Installation is a single curl:

curl -fsSL "https://get.maestro.mobile.dev" | bash

A basic flow file:

appId: com.android.contacts
---
- launchApp
- tapOn: "Create new contact"
- tapOn: "First Name"
- inputText: "John"
- tapOn: "Last Name"
- inputText: "Snow"
- tapOn: "Save"
- assertVisible: "John Snow"

Run it:

maestro test flow_contacts.yaml

Maestro connects to the running emulator, executes the commands, and reports pass/fail with a live ANSI view. The --continuous flag watches the file for changes and re-runs on save — useful when authoring tests.

For AI assertions (requires an API key):

- assertWithAI: "The contact form shows a success confirmation"

That routes through CloudAIPredictionEngine in maestro-ai, sending a screenshot to their inference endpoint and checking the assertion against it.

Rough edges

The 17-second element lookup timeout is a sensible default, but it's not per-command configurable in the YAML — you set it globally or not at all. On slow CI machines with sluggish emulators, you'll hit edge cases where something takes 18 seconds and the test fails with no obvious explanation.

The AI assertion feature (assertWithAI, assertNoDefectsWithAI) depends on Maestro's own cloud endpoint, not a bring-your-own-key model. That's a coupling that may matter if you're running in an air-gapped environment.

Maestro Studio (the visual IDE) is not open source. The CLI is Apache 2.0 and fully inspectable, but Studio lives outside this repo. That's a notable split — the tool that most non-engineers would use to author tests is proprietary.

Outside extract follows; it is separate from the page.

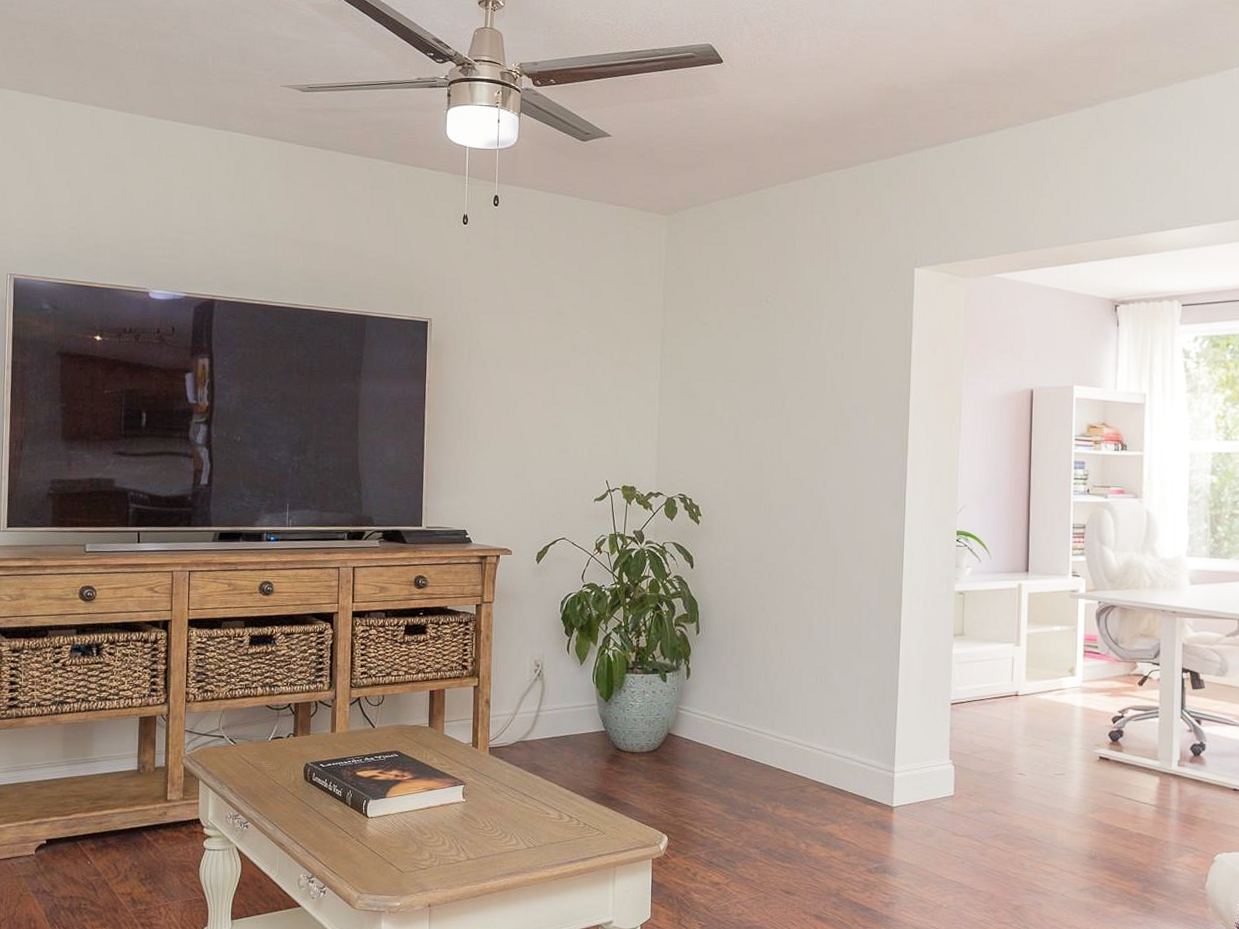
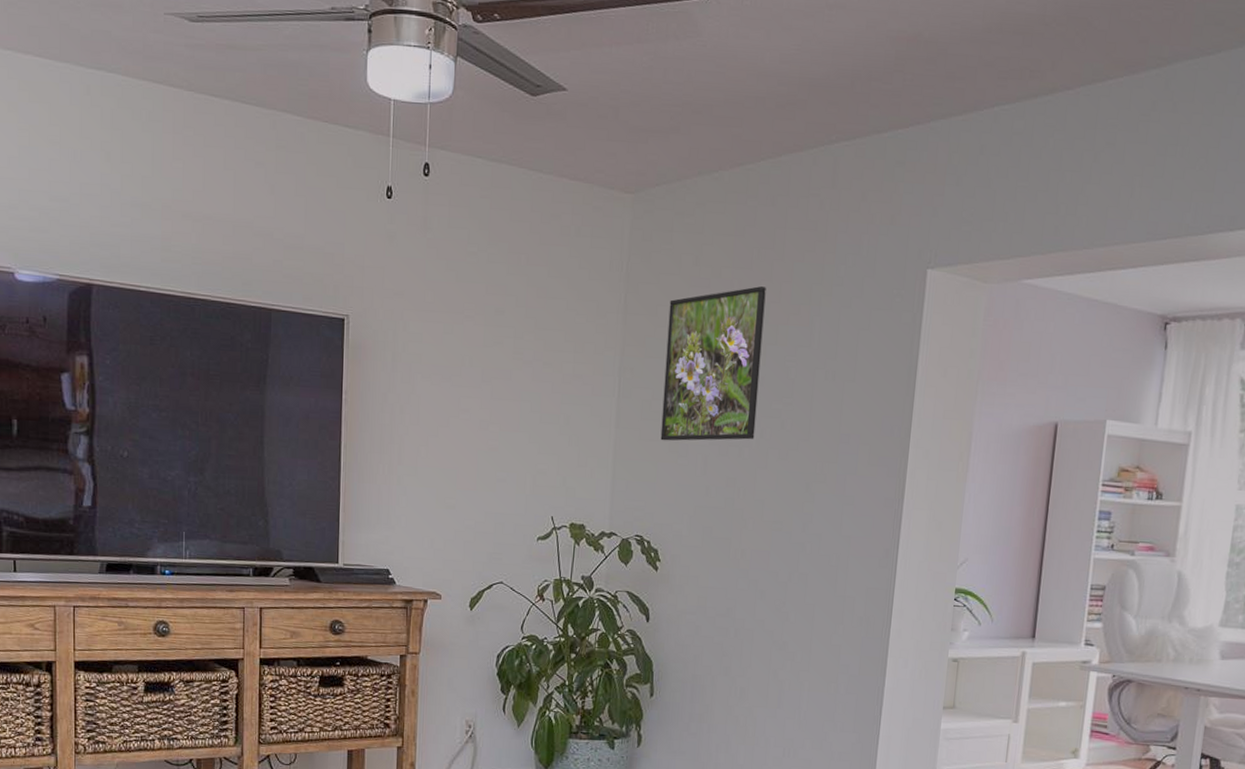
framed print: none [697,286,782,414] -> present [660,286,766,441]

The web support (maestro-web) exists but is clearly less mature than the Android and iOS paths. If you're primarily testing web apps, Playwright is still the better option.

Bottom line

Maestro is worth evaluating if you have a React Native or Flutter app and want E2E coverage that doesn't require platform-specific expertise to write. The YAML surface is genuinely minimal, the flakiness tolerance is built into the runtime rather than being a wrapper you add, and the MCP integration makes it composable with AI workflows in ways most testing frameworks haven't thought about yet.